LGBT bireylerin varlığına yönelik dini ve kültürel bazlı itirazlara da yine evrensel hukuk ve insanlar haklarıyla bağlantılı olan liberteryen temelli bir evrensel etiğe dayanarak cevap verilmelidir. LGBT bireylerin varlığına yönelik dini ve kültürel bazda yapılan itirazlar temel olarak LGBT kimliğinin toplumların çoğunluğu tarafından benimsenen cisgender-heteroseksüel cinsellik anlayışıyla bağdaşmadığı ve bunun dışındaki cinsellik anlayışlarının din ve kültür tarafından kabul edilmediği için meşru olmadığı yönündedir. Bu tarz bir anlayış, “hak” kavramının dinlerin öğretileri ve kültürel alışkanlıklarla uyumlu olması gerektiği yönünde bir yaklaşımı ifade etmekte ve böylece bireylerin kendi hayatları üzerindeki egemenlik hakkını tanımamaktadır. Bu durumda LGBT bireylerin evrensel haklarının savunulması yalnızca “hak” kavramının belli özelliklerine bakılmaksızın tüm bireylere ait olduğunu vurgulayan liberal/liberteryen yaklaşımla mümkündür. Bazı insanların toplumun genelinden farklı olan belirli kimliklere, özelliklere ve yaşam tarzına sahip olmaları, bu insanların kendi kimlikleriyle var olmalarının ve kendi hayatlarını diledikleri gibi yaşamalarının engellenmesi için bir gerekçe oluşturmaz. Çünkü insanların davranışlarının engellenebilecek kısmı yalnızca başkalarının evrensel haklarını ihlal eden, başkalarını kendi haklarını kullanmaktan mahrum eden kısmıdır.

Bazı insanların LGBT bireylerin toplumdaki görünürlüklerinin artmasından ve LGBT bireylerin açık bir şekilde var olmasından rahatsızlık duyduklarını, LGBT bireylerin açık kimlikleriyle var olmalarını görmek zorunda olmadıklarını söylemeleri de LGBT bireylerin haklarının kısıtlanması için herhangi bir gerekçe oluşturmaz.
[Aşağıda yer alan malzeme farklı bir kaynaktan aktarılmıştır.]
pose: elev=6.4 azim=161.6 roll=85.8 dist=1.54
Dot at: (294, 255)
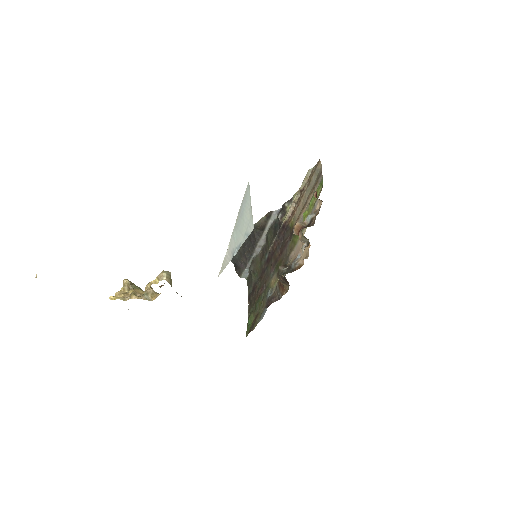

Bir insanın belli bir insan grubunun görünürlük kazanmasından çeşitli gerekçelerle rahatsızlık duyması, o kişinin kendi haklarını kullanmasını engelleyen bir durum değildir. Diğer taraftan toplum içerisinde var olan her insan toplumdaki belli bir fikre ve yaşam tarzına sahip insanların görünür olmasından rahatsızlık duyduğunu ifade edebilir. Bu yaklaşım, toplum içerisindeki belli bir kesime mensup olan insanların kimliğinin ya da yaşam tarzının kısıtlanması için gerekçe kabul edilirse bütün kimliklerin ve yaşam tarzlarının belli ölçüde kısıtlanması gerekir. Toplum içerisindeki belli bir insan kesiminden hoşlanmayan kişiler, o kesime mensup insanlarla iletişim kurmayabilirler; fakat o kesime mensup insanlardan hoşlanmıyor olmaları, onlara o kesime mensup insanların haklarını kısıtlama yetkisi vermez.

 

SONUÇ

LGBT haklarının toplumda baskın olan dini ve kültürel değerlere vurgu yapıp LGBT kimliğinin aslında bu değerlerle uyumsuz olmadığı söylenerek savunulması, dini ve kültürel yapılara LGBT bireylerin zaten sahip oldukları evrensel haklarının tanınıp tanınmaması konusunda bir otorite rolü oynama imkanı tanıyacak ve LGBT bireyleri dini ve kültürel yapıların insafına terk edecektir. Halbuki LGBT kimliğinin ve LGBT bireylerin sahip olduğu evrensel insan haklarının gerekçelendirilmesi için herhangi bir dini, kültürel ya da tıbbi otoritenin onayına ihtiyaç yoktur.